In raw numbers, it’s the biggest overall monthly decline in the history of the state’s information sector, according to ESD data. And it doesn’t include several high-profile layoffs announced in late October and early November, said Anneliese Vance-Sherman, regional labor economist with the Employment Security Department.

The decline at the top right of the chart is the loss of 5,900 jobs in the information sector as of mid-October. Source: Washington State Employment Security Department.

However, it’s against a backdrop of massive growth over the past two decades.

“From my perspective it remains to be seen if this is a blip or a game-changer, but there are still some great opportunities out there, and we live and work in a community with great technical talent,” said veteran technical recruiter Jason Greer, managing director of GeekWork, the recruiting business unit of GeekWire.

Greer has been speaking regularly with GeekWire readers who’ve lost jobs in tech. He describes the sentiment as “somewhere between uncertain and hurtin’.”

At the same time, he said, there’s also “a thread of hope, if not optimism.”

“Readers I’m speaking with believe we’ll bounce back, and I cannot recall a single one who is looking to leave the Greater Seattle area,” he said.

Job seekers are adjusting their expectations, timelines, and long-term plans. Carroll, 35, spent nearly eight years at Tableau Software, through the Seattle-based data visualization company’s acquisition by Salesforce, before working for a year as director of field and digital marketing for startup Heap Analytics.

As he prepared for his sabbatical earlier this year, Carroll considered making a “hard pivot” in his career.

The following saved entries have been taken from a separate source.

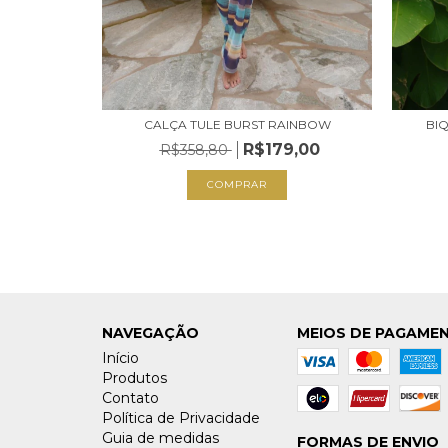
 RAINBOW
2,00
CALÇA TULE BURST RAINBOW
BI
R$179,00
R$358,80
COMPRAR
NAVEGAÇÃO
MEIOS DE PAGAME
Início
Produtos
Contato
Política de Privacidade
Guia de medidas
FORMAS DE ENVIO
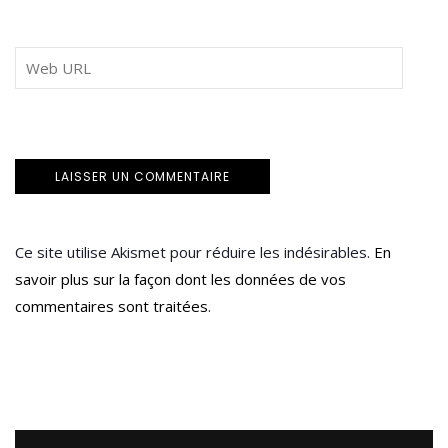
Ce site utilise Akismet pour réduire les indésirables.
En
savoir plus sur la façon dont les données de vos
commentaires sont traitées
.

He explored the idea of going through the training and certification necessary to becoming a cybersecurity analyst, which has been one of his longtime interests. He has since decided that he’s not ready to make that move.

One complicating factor: his partner works at Amazon, and while she hasn’t been impacted by the layoffs announced last week, the situation has created an extra degree of uncertainty in their household.

Carroll is now in his fourth week of actively searching for his next job in marketing, reaching out to his network, getting advice from mentors, exploring openings at the companies that are still hiring, and putting out feelers for roles that could open up after the new year. 

After years in which engineers and other experienced tech workers could count on repeated inquiries on behalf of companies seeking to persuade them to change jobs, the sudden silence from recruiters has been unnerving.

He’s keeping an upbeat outlook through it all.

“I’m not super pessimistic, which is good,” he said, “but I think I’m much more realistic now that it’s not going to be as easy finding a job as I thought would have been two or three months ago.”